# [WHAT IS EXPECTED]
If a line in the entries contains the word "worn", list it.

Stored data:
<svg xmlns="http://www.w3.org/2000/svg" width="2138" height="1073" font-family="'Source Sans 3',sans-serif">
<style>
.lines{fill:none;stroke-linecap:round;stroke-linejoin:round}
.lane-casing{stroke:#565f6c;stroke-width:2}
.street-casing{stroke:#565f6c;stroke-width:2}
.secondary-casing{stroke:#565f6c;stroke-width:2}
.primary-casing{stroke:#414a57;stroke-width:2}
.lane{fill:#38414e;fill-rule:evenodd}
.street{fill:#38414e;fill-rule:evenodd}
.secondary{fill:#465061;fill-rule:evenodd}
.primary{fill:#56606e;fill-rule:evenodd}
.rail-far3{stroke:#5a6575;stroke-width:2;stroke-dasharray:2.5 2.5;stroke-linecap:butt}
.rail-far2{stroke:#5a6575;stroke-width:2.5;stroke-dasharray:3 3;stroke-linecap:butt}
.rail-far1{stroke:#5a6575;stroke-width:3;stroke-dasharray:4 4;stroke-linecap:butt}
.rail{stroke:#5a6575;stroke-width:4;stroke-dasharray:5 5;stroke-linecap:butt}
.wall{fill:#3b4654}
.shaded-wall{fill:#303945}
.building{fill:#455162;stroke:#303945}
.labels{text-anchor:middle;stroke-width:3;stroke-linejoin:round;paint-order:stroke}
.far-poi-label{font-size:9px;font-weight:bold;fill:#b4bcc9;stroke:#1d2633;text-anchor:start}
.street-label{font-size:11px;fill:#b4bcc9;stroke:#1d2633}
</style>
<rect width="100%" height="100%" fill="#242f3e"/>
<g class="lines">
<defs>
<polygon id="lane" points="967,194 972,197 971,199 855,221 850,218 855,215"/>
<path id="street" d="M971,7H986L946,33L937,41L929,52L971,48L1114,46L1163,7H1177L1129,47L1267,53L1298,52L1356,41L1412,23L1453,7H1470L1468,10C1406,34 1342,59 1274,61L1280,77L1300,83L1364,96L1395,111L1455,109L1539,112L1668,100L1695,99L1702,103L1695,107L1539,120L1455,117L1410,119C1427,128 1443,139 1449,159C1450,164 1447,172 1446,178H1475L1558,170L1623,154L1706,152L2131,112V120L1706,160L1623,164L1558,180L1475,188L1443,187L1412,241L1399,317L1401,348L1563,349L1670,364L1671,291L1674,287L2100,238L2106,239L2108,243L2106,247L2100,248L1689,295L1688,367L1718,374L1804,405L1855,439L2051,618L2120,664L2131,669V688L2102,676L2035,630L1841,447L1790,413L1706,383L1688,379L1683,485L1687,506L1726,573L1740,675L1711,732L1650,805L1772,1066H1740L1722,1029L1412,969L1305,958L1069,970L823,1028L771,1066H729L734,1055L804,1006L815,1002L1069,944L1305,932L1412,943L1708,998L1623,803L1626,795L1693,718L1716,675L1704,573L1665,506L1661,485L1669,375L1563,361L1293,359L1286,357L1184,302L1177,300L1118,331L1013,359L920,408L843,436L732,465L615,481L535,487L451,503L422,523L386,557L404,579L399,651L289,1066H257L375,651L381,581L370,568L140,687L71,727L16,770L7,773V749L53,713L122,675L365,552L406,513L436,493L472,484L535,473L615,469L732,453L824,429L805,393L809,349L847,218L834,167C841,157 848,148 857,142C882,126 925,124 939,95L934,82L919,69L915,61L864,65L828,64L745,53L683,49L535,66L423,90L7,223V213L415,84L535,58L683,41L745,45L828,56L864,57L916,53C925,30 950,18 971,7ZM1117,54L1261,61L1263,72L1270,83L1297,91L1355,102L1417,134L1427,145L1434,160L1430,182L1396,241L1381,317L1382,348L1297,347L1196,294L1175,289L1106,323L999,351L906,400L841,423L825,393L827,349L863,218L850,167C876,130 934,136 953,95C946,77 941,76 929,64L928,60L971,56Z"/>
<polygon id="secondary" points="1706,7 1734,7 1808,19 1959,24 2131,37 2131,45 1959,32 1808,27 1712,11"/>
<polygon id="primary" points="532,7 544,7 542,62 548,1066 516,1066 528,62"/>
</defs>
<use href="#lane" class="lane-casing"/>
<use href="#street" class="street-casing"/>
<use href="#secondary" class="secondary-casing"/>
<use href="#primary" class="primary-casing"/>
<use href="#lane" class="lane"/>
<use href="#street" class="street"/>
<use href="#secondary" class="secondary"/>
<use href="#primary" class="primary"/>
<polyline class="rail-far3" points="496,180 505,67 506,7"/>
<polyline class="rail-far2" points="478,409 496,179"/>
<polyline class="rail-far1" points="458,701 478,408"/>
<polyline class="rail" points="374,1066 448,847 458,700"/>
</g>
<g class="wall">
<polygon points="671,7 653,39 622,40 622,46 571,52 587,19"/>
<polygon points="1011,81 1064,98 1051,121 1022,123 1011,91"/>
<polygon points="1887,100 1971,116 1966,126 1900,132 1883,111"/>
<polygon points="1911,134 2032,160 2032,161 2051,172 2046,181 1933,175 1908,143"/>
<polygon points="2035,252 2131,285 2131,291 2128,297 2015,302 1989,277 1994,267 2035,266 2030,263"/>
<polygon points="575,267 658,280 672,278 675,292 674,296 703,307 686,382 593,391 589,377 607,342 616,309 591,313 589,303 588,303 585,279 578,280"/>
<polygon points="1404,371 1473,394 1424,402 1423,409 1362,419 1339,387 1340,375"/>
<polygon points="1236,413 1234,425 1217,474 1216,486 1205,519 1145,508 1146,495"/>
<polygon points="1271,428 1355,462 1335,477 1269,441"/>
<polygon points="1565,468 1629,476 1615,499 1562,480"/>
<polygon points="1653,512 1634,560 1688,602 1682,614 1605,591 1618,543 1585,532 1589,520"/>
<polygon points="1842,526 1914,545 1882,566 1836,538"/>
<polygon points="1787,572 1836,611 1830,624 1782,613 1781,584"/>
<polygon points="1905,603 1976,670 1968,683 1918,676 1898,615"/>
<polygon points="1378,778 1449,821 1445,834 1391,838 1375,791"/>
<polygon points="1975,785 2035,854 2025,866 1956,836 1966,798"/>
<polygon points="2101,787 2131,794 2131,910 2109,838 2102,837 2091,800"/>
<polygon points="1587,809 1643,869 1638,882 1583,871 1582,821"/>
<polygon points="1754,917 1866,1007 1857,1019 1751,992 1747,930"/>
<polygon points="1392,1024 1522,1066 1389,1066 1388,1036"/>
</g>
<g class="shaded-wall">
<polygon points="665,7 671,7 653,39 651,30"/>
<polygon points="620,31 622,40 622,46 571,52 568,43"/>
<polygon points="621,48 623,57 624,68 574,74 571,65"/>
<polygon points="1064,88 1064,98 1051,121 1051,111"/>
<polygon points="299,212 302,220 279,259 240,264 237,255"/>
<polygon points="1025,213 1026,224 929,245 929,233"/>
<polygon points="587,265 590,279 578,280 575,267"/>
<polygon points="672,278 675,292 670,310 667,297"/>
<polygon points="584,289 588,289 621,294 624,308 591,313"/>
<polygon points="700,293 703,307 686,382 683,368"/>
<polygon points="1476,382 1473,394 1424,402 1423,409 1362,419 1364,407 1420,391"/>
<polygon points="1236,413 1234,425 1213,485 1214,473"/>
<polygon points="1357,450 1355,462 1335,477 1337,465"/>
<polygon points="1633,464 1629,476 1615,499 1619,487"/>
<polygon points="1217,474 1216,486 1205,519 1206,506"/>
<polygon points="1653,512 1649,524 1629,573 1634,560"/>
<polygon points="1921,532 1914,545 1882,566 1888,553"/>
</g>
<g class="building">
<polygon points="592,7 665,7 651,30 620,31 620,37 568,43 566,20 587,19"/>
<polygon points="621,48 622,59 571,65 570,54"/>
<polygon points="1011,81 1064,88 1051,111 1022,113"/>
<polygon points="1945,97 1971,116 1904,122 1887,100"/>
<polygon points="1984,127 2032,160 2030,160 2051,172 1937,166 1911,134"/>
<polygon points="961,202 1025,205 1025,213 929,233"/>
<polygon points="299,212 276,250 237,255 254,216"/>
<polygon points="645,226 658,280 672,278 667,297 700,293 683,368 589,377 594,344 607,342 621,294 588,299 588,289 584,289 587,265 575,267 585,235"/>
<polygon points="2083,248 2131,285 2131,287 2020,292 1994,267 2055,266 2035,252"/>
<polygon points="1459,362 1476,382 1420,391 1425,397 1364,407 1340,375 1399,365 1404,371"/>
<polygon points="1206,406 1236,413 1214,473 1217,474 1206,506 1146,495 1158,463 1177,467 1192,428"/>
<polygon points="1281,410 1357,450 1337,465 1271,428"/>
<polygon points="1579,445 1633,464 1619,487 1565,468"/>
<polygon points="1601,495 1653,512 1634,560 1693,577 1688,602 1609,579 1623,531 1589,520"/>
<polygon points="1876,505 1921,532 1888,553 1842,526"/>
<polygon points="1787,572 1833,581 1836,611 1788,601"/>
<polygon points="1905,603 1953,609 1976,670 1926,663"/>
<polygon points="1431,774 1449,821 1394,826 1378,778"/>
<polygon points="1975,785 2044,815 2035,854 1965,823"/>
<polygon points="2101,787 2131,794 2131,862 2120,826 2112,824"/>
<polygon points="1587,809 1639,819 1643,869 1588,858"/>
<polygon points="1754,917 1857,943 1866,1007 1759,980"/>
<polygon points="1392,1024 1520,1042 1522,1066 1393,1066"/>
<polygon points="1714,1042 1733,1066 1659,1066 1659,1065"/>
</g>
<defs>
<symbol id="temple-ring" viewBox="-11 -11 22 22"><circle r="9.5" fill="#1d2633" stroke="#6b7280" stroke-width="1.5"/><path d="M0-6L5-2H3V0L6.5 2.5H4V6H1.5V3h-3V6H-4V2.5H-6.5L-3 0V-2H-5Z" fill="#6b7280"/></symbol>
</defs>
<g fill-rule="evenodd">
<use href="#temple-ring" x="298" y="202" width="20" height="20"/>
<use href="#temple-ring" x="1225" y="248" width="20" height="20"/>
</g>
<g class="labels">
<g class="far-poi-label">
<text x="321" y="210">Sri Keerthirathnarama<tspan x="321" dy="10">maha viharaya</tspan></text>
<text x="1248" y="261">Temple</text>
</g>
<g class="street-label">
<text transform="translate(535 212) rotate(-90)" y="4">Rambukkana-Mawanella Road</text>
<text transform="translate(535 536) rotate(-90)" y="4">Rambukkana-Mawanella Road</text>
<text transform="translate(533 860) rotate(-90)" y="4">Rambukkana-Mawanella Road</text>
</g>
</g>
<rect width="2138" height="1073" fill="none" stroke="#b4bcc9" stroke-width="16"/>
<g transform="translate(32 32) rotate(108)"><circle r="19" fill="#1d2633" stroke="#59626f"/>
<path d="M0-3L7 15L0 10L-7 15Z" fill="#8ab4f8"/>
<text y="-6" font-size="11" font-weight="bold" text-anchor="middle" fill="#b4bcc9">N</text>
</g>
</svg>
...
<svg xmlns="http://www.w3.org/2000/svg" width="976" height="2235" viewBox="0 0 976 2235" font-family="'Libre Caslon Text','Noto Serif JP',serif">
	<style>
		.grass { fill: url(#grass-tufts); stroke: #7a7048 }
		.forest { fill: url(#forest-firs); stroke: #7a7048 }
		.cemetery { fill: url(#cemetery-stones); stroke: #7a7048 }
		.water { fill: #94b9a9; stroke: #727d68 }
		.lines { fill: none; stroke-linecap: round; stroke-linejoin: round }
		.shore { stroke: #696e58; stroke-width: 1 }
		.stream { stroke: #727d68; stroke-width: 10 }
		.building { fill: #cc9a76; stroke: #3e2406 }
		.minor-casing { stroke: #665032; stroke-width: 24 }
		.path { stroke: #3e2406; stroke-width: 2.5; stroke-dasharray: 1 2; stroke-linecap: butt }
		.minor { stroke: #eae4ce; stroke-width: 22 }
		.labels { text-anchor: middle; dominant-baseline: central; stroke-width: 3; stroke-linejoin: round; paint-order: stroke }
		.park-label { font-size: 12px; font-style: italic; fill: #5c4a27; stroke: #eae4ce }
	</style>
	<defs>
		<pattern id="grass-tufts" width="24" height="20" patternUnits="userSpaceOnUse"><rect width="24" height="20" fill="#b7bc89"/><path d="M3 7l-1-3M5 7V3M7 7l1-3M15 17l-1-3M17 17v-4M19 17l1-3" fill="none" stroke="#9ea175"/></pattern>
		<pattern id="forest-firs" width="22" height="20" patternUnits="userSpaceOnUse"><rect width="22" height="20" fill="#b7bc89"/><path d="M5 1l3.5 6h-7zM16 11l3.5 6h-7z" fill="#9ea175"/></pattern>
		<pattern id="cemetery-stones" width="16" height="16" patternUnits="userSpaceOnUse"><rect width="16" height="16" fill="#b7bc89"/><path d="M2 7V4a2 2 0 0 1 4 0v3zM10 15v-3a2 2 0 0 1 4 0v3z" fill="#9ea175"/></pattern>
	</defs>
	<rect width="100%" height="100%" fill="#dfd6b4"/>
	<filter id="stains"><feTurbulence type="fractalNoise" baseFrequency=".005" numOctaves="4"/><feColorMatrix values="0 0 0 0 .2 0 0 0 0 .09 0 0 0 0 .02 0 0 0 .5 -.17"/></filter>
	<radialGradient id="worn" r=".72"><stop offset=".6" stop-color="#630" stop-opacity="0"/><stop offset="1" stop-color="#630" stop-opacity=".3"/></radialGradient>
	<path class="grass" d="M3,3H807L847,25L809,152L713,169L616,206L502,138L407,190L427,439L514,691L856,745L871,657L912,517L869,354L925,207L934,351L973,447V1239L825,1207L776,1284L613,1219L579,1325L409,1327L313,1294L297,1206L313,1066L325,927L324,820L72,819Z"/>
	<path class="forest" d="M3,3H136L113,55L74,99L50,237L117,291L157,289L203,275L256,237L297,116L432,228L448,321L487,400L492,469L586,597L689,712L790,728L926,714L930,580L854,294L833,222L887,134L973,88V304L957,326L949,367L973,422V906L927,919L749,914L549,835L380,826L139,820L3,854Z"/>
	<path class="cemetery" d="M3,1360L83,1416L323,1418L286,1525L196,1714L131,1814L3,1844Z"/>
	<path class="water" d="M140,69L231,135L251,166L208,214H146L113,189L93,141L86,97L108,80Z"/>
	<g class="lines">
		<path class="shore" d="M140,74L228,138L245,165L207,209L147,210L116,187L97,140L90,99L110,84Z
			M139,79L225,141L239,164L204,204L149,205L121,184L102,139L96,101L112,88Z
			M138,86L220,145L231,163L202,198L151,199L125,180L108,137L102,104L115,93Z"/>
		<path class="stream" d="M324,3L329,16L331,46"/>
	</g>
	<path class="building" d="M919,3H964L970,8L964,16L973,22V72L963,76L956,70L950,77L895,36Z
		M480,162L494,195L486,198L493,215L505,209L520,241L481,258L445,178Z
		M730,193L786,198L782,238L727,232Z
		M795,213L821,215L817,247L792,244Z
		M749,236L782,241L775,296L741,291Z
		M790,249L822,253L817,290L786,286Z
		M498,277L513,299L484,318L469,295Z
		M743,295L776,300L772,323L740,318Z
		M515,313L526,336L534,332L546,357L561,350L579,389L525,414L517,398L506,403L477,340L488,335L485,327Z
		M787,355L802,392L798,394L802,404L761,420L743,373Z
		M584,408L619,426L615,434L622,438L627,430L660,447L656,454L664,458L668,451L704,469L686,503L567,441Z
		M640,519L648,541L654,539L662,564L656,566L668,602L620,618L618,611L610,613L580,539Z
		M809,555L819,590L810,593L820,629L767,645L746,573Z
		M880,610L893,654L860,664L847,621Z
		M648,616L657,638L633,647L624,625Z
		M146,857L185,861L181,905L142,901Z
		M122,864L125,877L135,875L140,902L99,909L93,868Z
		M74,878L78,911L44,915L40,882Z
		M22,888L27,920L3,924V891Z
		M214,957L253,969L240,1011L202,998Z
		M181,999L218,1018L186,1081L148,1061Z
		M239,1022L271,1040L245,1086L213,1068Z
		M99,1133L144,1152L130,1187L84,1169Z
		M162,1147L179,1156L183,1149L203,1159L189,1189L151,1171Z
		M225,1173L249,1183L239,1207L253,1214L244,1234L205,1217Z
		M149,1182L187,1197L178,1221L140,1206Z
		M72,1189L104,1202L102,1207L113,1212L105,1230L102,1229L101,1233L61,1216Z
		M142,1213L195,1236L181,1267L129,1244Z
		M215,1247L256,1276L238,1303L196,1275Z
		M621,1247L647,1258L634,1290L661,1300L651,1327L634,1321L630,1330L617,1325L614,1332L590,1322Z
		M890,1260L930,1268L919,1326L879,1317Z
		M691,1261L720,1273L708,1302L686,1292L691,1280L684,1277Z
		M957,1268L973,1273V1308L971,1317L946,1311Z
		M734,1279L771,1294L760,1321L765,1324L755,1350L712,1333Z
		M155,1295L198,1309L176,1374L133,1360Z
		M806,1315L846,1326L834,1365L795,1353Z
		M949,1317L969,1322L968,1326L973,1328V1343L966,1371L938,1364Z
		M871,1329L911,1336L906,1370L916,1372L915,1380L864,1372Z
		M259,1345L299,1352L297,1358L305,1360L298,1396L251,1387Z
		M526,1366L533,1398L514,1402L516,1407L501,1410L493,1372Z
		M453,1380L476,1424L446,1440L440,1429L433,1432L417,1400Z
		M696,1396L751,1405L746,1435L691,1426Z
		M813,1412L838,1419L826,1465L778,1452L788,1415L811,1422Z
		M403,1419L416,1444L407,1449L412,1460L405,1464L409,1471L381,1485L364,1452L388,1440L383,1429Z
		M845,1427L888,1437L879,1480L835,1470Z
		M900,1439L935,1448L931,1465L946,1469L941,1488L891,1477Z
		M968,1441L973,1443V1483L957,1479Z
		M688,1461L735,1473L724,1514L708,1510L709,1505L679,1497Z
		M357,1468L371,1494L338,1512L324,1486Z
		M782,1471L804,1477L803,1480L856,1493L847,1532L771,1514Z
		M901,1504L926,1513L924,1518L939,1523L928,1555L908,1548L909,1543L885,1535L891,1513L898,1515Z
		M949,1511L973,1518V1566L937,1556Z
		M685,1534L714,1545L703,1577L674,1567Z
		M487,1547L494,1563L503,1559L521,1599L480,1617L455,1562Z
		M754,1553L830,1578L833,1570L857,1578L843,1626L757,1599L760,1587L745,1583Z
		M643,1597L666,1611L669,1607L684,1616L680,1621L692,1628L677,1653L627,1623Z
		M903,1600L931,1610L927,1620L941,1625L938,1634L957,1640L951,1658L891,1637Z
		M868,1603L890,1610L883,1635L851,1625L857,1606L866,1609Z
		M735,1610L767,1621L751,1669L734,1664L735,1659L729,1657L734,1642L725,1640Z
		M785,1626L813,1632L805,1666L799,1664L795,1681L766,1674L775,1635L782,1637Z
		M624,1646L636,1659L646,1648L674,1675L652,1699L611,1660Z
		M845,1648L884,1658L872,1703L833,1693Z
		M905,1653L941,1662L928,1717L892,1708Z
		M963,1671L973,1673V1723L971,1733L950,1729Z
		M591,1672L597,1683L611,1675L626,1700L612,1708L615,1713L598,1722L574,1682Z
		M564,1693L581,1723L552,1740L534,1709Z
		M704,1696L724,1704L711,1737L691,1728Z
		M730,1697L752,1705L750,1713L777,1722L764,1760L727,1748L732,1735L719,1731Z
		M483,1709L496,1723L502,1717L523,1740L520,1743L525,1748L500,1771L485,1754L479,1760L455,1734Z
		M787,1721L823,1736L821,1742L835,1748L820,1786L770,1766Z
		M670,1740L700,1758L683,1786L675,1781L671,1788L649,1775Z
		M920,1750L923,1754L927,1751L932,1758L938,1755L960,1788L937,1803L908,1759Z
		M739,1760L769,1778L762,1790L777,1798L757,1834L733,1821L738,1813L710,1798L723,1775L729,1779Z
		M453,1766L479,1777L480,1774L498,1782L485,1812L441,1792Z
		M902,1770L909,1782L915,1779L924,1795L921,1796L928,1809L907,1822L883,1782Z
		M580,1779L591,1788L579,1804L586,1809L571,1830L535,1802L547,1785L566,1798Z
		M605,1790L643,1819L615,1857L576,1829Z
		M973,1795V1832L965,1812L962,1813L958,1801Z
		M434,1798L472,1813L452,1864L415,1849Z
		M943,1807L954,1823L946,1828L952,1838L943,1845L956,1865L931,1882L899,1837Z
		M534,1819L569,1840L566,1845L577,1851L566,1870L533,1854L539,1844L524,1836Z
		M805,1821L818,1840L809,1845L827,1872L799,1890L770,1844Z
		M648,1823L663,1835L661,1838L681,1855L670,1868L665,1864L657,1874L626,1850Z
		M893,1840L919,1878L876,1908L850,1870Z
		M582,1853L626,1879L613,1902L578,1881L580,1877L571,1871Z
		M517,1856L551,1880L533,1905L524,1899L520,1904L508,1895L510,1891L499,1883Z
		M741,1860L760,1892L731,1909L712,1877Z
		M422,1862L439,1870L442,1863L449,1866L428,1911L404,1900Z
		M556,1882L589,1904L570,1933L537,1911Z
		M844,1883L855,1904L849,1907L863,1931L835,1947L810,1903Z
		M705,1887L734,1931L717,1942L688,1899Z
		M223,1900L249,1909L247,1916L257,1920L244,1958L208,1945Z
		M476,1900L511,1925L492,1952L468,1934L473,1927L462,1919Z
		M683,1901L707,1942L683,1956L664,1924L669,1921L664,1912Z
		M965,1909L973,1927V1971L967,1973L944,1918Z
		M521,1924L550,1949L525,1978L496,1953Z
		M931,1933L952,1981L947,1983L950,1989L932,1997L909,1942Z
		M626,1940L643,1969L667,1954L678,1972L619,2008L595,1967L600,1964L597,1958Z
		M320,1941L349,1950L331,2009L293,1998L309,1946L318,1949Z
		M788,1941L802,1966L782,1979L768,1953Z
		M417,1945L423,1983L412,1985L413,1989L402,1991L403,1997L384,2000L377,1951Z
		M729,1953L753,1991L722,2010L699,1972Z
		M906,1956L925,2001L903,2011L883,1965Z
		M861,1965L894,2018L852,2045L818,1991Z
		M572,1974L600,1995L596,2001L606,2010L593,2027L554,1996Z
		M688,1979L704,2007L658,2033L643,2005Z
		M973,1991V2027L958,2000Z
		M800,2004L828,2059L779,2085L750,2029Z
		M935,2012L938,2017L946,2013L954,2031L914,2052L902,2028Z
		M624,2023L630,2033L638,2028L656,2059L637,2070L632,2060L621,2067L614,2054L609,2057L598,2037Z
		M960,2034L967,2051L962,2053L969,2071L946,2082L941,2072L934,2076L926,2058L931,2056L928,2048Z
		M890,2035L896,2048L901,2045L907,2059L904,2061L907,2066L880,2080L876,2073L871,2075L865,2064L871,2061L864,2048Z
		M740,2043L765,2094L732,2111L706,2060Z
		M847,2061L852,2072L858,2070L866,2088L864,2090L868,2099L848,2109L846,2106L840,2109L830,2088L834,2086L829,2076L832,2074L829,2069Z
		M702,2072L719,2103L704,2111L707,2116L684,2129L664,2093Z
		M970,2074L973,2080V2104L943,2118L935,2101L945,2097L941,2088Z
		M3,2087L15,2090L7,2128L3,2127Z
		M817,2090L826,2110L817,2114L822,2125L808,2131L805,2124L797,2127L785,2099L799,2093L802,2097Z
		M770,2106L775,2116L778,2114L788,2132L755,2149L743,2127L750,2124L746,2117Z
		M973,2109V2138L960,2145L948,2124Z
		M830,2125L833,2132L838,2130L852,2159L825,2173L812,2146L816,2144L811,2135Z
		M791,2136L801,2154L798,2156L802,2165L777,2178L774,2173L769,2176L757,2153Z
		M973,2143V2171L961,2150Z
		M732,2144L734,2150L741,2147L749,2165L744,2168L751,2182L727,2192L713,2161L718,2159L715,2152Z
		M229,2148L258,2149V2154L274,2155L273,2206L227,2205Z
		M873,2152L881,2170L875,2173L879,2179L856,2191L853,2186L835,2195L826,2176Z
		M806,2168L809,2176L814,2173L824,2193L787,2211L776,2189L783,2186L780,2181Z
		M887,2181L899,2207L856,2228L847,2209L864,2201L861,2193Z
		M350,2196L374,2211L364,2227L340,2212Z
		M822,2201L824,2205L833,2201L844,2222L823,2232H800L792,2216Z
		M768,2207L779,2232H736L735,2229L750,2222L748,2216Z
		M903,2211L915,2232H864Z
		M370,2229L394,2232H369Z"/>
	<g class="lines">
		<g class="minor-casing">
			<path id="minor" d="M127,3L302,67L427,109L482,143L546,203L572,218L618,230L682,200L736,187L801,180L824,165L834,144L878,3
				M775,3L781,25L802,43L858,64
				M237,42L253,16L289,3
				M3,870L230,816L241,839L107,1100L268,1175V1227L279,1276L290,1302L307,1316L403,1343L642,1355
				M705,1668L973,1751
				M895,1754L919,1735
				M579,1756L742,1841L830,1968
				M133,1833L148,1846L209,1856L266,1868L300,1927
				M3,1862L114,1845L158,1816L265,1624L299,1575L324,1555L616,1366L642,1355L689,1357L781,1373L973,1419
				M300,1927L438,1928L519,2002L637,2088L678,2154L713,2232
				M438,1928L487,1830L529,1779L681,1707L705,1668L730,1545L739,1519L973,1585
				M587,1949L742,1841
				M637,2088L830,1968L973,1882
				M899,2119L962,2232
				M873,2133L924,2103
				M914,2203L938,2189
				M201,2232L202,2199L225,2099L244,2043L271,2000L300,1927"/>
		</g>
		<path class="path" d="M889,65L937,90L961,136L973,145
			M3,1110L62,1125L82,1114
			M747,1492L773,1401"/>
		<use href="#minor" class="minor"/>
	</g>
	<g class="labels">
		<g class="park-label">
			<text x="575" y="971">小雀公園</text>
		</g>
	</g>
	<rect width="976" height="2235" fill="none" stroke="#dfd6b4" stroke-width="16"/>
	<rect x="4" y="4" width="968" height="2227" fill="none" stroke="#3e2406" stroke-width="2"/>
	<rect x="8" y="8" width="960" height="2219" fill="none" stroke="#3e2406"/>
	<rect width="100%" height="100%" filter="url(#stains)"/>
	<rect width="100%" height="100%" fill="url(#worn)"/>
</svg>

# [RESULT BELOW]
	<radialGradient id="worn" r=".72"><stop offset=".6" stop-color="#630" stop-opacity="0"/><stop offset="1" stop-color="#630" stop-opacity=".3"/></radialGradient>
	<rect width="100%" height="100%" fill="url(#worn)"/>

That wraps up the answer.